Have a Bite of Chocolate
Chocolate has long been a favorite comfort food for many, and there’s good reason why. Researchers say eating dark chocolate can change your brain wave frequency, providing benefits in memory improvement and stress reduction. Indulging in just 1.4 ounces of dark chocolate a day for two weeks reduces levels of the stress hormone cortisol, as well as the “fight or flight” hormones, in overly stressed or anxious people, as well as in healthy individuals. High cacao dark chocolate may also be beneficial in improving mood, boosting immunity, and lowering inflammation. This is all due to its antioxidants, flavanols, and of course, taste!
Write in a Journal
Set aside time to journal each day, even if its only 5 to 10 minutes. Journaling is a great way to relax and reduce stress, because it gets out feelings and thoughts in much the same manner as a therapy session would. Writing things down can help in sorting out ideas so they are less overwhelming, and in problem solving to find solutions. Journaling can also be used to focus on things that make you happy, things you are grateful for, which in turn helps you to look on the brighter side and focus less on troubles.
Enjoy a Sunset
Observing a sunset is the perfect way to unwind and practice mindfulness. Watching the unique colors and patterns as the sun disappears into the horizon creates a meditative state that clears the mind. Research shows that sunsets have psychological effects that relieve stress and yield long-lasting satisfaction of life. So next time you’re having a rough day, drive to your favorite spot and watch your worries fade away.
Take a Bath
When was the last time you filled up your tub? A long soak in warm water can aid in releasing muscle tension and calming the mind. Turn on some soothing instrumentals. Light a few candles (or use flameless). Add a few drops of a calming Essential Oil (try Lavender or Rose). Pour in Epsom Salts and/or Bubble Bath. And just relax . . .

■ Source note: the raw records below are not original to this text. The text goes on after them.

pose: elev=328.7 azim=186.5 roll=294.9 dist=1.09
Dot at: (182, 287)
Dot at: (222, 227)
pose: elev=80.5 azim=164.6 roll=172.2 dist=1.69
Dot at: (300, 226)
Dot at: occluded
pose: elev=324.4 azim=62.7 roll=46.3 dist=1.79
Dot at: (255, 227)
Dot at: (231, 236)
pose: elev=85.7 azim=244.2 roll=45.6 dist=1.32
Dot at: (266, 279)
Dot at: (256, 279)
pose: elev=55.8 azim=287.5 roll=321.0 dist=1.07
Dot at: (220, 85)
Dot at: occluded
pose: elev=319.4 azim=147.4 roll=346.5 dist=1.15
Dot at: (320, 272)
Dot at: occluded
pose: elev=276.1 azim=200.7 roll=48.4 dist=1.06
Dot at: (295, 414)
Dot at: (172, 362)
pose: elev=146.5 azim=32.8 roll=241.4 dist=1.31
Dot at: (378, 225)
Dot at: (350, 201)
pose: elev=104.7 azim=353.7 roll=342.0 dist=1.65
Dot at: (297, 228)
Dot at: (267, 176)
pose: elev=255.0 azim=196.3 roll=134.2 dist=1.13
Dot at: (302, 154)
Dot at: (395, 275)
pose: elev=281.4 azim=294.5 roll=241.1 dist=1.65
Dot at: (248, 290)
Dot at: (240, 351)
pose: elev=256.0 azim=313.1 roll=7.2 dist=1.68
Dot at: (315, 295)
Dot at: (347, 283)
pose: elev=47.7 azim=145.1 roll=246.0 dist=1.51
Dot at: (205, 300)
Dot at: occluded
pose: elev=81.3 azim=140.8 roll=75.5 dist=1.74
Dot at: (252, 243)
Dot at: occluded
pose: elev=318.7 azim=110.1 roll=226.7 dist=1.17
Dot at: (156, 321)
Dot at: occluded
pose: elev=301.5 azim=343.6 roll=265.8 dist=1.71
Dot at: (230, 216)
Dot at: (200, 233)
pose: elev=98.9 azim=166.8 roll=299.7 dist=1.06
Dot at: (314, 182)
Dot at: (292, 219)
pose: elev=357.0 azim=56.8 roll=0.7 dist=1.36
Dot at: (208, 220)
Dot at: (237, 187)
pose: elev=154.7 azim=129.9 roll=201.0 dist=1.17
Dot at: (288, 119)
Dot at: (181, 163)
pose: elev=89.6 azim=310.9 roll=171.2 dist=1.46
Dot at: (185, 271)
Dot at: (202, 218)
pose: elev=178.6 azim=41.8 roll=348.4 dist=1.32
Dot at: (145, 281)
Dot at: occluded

Practice Good Sleep Habits
When was the last time you woke up feeling refreshed and well-rested? A good night’s sleep is crucial for good health, optimal performance, and feeling your best. The best way to ensure a restful night is by building and practicing good sleep habits. Avoiding caffeine, heavy meals, or alcohol within 3 hours of bedtime will make sleep easier. Try going to bed and waking up at the same time every day, even during holidays and weekends. Keep the room temperature cool and comfortable, as lower temperatures are more conducive to sleep; some find that keeping a fan on low helps. Keep the room quiet, dark, and comfortable. For some, a sound machine with white noise, or turning on relaxing instrumentals, can help filter out stressful thoughts that prevent or disrupt sleep. Lastly, aim for 6-8 hours of quality sleep each night. Creating a bedtime routine, no matter how simple or elaborate, will signal your body and brain that it is time to relax and unwind.
For more information about good sleep, view this advice from the Sleep Health Foundation.
Engaging in a self-care routine has been clinically proven to reduce or eliminate anxiety and depression, reduce stress, improve concentration, minimize frustration and anger, increase happiness, improve energy, and more.
Just take your time, & take good care of you.